Herb Ritts: Great Expectations

When Vogue arranged my sitting with Herb Ritts, the world had just turned 2000. I was 44 and expecting a child, my second daughter. With the exception of an ankle bracelet (my own), I found myself naked before the camera again. But this time, it was a Herb Ritts nude, a dreamy, innocent counterbalance to Mr. Newton’s.

The sitting took place in a studio in Los Angeles, an important detail considering that Herb loved to capture and imbue his pictures with the light and lushness of southern California. Herb himself was filled with sunlight and warmth, so, like Midas, he quite naturally turned everyone he touched to gold, too—even a woman of a certain age in the throes of expecting: not an easy feat.
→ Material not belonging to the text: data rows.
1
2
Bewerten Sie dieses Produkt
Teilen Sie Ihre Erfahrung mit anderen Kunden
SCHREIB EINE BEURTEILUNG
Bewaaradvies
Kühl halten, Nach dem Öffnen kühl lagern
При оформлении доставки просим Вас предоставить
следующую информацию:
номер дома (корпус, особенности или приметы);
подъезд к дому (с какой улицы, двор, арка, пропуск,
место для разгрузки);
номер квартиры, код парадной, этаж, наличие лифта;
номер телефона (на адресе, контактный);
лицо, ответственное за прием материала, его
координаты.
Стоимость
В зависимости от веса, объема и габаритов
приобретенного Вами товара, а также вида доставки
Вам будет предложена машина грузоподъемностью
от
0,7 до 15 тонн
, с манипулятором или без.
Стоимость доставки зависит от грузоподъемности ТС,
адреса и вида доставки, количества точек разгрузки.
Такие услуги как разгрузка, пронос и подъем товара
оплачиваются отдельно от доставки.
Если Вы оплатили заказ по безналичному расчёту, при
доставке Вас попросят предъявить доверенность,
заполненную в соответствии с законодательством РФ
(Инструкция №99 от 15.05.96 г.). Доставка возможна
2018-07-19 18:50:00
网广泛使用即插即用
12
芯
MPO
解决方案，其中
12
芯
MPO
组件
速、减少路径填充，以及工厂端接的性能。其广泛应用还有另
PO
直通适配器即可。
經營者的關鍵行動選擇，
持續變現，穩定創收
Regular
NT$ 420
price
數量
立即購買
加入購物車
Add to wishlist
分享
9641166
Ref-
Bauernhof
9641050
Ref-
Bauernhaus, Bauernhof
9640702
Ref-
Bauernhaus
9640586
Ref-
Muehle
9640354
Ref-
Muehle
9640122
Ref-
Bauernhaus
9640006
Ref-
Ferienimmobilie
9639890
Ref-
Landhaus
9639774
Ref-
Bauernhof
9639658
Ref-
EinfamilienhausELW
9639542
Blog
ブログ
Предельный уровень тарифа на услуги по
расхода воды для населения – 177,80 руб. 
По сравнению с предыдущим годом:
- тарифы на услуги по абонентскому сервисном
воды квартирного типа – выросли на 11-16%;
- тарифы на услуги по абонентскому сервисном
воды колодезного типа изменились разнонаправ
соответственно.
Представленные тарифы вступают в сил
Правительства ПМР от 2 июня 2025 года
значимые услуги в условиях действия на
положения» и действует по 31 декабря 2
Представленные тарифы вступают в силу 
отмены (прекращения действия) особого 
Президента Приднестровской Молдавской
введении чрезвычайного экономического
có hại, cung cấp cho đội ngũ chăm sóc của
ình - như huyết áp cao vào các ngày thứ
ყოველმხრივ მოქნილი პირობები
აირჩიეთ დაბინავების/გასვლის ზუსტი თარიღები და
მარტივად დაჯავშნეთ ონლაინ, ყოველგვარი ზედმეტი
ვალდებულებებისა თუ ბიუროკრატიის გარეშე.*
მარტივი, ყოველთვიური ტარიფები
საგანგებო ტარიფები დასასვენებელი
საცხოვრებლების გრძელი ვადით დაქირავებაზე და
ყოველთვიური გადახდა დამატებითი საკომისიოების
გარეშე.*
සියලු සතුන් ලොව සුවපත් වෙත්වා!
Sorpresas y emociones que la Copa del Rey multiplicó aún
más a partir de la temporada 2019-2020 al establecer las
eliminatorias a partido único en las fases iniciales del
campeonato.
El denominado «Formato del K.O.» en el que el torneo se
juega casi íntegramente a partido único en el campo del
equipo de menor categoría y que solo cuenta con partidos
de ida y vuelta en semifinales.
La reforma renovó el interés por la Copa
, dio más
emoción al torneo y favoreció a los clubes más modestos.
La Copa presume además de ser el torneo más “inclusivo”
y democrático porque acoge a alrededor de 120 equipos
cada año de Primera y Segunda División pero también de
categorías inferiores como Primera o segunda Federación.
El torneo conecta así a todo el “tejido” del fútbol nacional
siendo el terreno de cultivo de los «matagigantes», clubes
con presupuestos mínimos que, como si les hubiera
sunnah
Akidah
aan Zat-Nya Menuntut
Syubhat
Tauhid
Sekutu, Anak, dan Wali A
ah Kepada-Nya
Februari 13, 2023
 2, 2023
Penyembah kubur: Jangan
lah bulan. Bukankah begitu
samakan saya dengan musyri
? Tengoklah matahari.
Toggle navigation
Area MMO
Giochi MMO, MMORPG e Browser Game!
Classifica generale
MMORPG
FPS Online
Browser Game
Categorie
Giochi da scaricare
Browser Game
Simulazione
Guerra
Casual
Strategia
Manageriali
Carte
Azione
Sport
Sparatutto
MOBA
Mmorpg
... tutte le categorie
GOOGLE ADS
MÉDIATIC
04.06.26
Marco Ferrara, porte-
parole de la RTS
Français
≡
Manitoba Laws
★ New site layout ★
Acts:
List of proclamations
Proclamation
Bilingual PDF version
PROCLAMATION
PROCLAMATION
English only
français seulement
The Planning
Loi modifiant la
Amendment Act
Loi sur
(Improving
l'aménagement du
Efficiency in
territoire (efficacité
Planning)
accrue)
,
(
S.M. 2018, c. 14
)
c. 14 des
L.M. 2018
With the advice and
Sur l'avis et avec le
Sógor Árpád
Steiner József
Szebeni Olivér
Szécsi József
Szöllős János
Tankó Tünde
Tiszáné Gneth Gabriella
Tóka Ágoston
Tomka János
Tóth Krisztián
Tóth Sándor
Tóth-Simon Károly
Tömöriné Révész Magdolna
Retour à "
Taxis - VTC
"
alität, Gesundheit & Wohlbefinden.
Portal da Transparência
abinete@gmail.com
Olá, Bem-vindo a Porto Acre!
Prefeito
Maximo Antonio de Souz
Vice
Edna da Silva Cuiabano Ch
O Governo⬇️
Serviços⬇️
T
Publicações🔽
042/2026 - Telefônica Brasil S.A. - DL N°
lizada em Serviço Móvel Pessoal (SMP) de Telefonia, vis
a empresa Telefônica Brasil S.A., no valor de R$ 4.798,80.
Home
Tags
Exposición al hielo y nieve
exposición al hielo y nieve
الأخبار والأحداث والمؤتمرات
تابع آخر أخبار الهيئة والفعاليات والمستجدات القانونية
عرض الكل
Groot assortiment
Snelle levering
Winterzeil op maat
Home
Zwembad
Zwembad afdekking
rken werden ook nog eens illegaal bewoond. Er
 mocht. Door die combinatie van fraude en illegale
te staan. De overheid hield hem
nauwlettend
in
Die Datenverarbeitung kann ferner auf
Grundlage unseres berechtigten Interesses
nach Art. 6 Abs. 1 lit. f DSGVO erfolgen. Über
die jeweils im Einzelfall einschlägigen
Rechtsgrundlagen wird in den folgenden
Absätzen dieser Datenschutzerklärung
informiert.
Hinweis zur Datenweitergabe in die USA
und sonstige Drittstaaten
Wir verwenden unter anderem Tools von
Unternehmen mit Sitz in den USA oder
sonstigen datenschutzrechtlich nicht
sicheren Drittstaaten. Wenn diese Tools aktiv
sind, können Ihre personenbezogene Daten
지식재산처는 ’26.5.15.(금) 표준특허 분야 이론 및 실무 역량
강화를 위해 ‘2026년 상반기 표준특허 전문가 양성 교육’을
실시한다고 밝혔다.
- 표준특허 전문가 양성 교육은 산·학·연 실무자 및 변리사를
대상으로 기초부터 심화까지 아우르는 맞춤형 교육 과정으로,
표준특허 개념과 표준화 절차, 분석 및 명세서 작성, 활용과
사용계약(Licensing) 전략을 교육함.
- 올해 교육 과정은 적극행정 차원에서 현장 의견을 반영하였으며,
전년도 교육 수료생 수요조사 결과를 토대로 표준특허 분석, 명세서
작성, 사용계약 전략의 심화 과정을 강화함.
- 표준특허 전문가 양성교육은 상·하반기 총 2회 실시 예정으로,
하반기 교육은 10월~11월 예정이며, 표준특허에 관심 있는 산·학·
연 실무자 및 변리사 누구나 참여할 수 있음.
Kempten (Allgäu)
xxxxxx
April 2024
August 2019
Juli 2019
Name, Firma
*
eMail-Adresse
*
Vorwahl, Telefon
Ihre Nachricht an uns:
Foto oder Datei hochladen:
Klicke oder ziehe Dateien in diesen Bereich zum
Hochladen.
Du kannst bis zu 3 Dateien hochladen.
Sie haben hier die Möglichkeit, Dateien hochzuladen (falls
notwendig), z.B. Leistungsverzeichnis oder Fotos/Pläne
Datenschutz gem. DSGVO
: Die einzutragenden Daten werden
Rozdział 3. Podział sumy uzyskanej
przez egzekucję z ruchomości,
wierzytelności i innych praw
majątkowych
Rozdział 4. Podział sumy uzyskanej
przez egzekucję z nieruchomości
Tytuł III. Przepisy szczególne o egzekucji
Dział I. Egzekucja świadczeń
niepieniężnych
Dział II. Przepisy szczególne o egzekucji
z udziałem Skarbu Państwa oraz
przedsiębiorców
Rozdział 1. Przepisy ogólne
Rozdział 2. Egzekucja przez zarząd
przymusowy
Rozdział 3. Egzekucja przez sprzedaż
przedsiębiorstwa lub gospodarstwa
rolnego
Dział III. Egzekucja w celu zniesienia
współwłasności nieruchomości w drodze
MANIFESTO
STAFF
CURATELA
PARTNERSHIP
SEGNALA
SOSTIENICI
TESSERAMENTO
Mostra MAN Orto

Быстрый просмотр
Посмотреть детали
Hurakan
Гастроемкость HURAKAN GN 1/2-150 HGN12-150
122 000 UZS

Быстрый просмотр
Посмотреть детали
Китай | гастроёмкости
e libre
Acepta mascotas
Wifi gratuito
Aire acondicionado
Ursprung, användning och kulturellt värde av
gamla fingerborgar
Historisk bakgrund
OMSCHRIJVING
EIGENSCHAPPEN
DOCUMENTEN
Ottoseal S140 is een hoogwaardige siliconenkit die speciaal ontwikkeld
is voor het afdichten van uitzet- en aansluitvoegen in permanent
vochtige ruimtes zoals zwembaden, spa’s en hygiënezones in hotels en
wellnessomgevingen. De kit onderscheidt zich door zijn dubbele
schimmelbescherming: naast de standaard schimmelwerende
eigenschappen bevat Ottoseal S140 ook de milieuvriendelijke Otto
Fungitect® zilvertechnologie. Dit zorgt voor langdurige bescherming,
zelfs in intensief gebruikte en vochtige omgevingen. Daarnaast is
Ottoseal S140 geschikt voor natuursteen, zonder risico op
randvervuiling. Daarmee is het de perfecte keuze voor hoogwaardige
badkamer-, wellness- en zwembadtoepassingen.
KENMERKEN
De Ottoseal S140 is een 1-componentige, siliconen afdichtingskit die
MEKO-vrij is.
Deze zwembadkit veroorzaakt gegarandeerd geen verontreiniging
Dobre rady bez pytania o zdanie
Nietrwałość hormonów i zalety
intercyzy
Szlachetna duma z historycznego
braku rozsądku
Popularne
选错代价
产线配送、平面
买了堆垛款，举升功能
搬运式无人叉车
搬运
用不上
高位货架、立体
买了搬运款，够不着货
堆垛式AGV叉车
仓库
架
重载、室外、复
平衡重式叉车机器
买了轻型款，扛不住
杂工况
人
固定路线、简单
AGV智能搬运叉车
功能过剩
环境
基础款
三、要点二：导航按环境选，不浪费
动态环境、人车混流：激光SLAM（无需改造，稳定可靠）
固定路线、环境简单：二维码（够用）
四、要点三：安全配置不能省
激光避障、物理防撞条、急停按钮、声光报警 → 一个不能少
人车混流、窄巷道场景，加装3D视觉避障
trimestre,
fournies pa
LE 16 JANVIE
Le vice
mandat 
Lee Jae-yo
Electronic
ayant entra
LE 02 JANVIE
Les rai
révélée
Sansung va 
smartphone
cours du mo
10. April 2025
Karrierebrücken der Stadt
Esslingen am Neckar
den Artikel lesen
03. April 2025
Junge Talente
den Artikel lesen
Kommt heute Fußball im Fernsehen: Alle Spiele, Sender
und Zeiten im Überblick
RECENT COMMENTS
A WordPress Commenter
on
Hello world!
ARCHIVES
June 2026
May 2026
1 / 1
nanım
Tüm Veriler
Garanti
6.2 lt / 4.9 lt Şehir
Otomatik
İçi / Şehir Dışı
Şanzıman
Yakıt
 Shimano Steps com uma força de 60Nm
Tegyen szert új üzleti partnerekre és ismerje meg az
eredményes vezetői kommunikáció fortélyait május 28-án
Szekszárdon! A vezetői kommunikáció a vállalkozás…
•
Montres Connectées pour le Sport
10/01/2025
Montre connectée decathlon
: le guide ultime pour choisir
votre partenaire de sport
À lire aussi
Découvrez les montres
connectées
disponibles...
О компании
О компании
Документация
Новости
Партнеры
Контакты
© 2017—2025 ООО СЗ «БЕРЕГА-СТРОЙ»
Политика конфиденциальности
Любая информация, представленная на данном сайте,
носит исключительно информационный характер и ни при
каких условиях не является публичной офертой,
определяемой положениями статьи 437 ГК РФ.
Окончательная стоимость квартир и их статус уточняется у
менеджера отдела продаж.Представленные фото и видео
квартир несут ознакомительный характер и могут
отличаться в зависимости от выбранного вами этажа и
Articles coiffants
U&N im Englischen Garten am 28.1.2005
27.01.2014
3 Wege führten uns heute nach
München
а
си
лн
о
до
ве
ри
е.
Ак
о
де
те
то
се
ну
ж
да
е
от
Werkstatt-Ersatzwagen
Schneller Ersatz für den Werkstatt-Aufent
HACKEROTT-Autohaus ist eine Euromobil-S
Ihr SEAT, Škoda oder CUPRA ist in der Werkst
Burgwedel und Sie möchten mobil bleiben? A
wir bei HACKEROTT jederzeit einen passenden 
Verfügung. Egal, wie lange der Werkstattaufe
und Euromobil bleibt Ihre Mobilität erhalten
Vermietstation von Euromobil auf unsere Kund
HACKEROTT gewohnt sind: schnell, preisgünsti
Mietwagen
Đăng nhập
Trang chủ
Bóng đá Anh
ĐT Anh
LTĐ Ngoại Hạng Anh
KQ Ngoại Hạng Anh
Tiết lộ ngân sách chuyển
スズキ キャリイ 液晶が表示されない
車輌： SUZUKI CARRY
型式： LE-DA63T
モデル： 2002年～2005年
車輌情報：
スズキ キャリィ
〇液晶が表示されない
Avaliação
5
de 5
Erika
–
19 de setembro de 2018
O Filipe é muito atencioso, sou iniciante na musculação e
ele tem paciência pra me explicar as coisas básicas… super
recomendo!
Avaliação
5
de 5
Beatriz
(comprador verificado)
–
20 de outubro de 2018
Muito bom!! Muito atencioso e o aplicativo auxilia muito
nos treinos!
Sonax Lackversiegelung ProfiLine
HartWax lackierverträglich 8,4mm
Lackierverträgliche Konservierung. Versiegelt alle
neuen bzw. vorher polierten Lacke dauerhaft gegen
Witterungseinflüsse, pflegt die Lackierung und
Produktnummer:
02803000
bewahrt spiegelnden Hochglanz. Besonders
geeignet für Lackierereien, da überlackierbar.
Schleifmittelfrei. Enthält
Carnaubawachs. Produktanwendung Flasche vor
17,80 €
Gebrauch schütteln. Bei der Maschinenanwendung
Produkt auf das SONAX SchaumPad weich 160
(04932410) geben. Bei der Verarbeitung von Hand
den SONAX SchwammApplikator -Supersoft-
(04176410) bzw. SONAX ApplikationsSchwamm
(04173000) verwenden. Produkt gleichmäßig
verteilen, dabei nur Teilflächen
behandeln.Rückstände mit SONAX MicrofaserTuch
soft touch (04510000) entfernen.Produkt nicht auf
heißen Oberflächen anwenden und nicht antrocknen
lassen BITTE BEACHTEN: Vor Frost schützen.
He imagined, and positioned, me as an homage to classical sculpture. Only Herb Ritts could master the paradox of creating a nude portrait, bathe it with sensuality—yet never reveal “too much.” These sensitivities were key qualities of this gentle, gracious, and wonderful man.

Bruce Weber: My Happiest Time

Two gifts, Bruce Weber and Grace Coddington, working on a 1995 South African portfolio with David and me, made for a charmed experience. Bruce brought buoyancy and joy; Grace brought trunks filled with classic mid–twentieth century clothing. For once it wasn’t just me gamboling for the camera; my husband jumped in, too. It didn’t feel like a shoot but like a capricious second honeymoon that just happened to include an extraordinary photographer and stylist: We were a merry band of four turned loose in South Africa. The photographs owe their radiance to Bruce’s brilliance at sensing the moment when fun, mischief, and intimacy converge.

It was during this sitting that Bruce created David’s favorite portrait of himself and me: two sweethearts sneaking a smooch, yet with David—ever the gentleman—playfully blocking the moment with his hat for the sake of politesse. David loved this photo for its play on privacy: a kiss that’s caught, yet shielded from view.

Some months ago, the stars demanded David’s presence. We surrendered a husband, a father, a father-in-law, a friend, a mentor, and all the nameless daily ecstasies that occur between people who love one another. The outpouring of grief over David’s passing has helped me tremendously, though sometimes I’ve been at odds with it, too: Universal grieving for your life partner can also keenly deepen your own sense of all that you’ve lost. David gave me the most exciting, touching, and deliriously loving 24 years. Still, it was not enough— shockingly brief. And although I’ll never get used to losing him, David is nonetheless hiding in plain sight. We have our beautiful daughter, Lexi, now seventeen; a year ago, David’s son, Duncan, and his wife, Rodene, gave birth to a son, Stenton; my daughter Zulekha and her husband, Jason, will bless us with a baby this summer. With this burgeoning family, I’ve added a new title to my list: Nana. So I’m Mom and Nana now, while striving to live up to my name in spirit and example; to have iman; to always have faith. As for David, I have perfect iman that we’ll be together again. Love doesn’t cease; love reshapes.